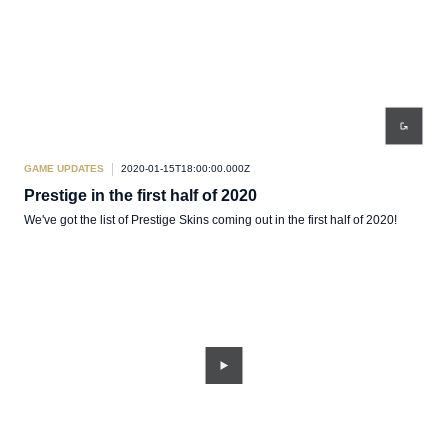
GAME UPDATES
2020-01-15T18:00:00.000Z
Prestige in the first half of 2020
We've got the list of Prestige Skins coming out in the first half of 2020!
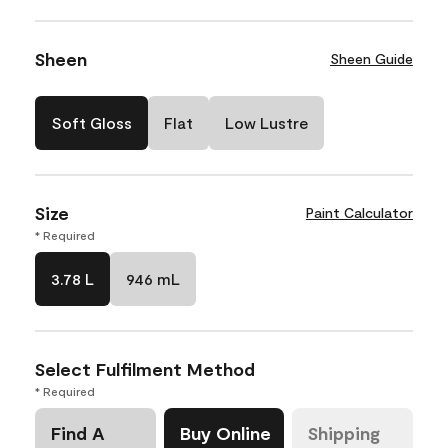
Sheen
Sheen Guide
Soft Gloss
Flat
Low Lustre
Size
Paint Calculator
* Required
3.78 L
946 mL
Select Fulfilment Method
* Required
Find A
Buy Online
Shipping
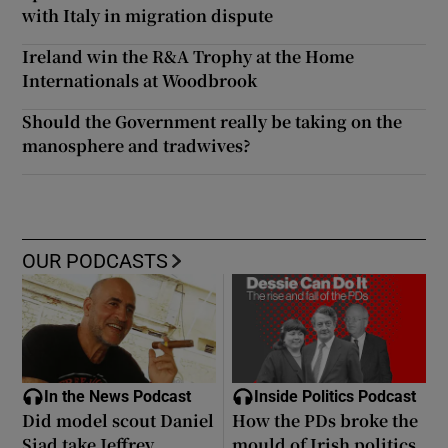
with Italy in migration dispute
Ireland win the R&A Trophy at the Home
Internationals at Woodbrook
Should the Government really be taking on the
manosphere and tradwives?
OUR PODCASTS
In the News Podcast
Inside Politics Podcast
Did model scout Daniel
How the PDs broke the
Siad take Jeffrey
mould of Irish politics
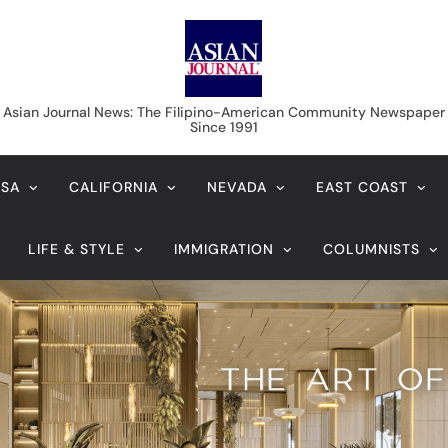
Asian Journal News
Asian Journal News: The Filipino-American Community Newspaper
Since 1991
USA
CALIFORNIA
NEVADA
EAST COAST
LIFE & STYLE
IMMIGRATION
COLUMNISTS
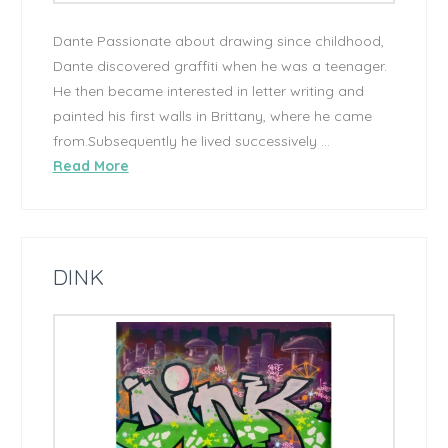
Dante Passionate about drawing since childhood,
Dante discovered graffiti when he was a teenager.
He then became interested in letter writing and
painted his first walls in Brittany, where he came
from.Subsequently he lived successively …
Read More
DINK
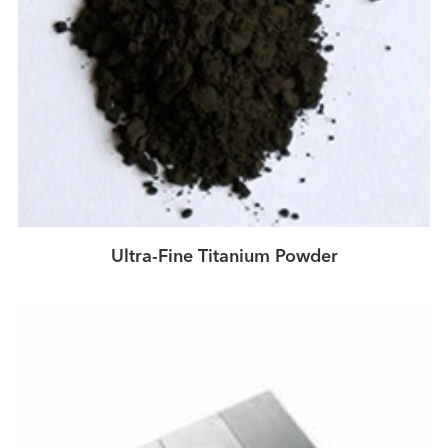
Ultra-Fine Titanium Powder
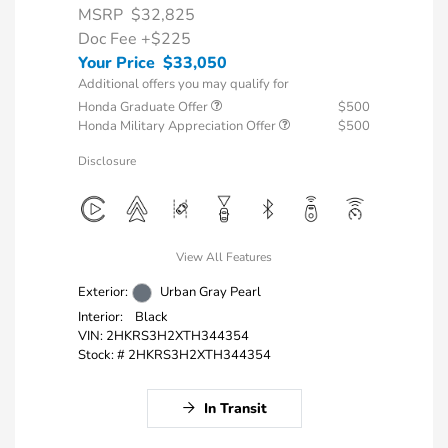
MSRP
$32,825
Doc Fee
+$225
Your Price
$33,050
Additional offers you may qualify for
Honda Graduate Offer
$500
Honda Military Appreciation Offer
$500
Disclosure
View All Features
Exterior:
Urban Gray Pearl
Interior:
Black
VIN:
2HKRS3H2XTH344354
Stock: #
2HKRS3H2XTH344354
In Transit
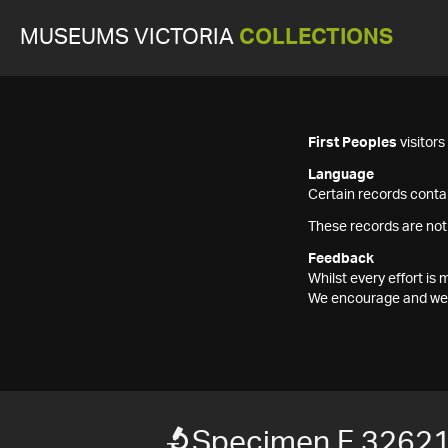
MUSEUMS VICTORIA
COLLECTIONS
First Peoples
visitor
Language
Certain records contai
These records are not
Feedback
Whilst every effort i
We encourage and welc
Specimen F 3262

+===+

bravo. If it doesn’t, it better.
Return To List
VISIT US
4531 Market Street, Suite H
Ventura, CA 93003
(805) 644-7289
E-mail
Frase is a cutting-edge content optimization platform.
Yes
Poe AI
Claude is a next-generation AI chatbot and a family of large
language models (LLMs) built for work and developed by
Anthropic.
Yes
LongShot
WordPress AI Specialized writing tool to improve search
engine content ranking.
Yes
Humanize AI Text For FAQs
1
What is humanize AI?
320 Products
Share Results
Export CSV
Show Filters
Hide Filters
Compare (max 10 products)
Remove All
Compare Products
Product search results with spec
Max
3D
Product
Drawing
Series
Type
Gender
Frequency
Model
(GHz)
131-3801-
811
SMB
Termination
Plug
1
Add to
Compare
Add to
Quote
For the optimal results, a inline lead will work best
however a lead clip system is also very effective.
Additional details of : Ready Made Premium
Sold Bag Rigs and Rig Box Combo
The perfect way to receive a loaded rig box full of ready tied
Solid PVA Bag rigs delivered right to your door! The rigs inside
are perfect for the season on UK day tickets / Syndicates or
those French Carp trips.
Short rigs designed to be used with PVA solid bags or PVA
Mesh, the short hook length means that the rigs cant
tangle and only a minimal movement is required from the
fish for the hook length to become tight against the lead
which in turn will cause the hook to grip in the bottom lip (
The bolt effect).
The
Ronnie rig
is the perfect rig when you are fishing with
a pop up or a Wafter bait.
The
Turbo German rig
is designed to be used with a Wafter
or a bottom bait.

+===+

- [WORK ORDER]:
Lines containing "writing" in the listing: how many are there? Answer with the number only.

- [EXERCISE RESULT]:
2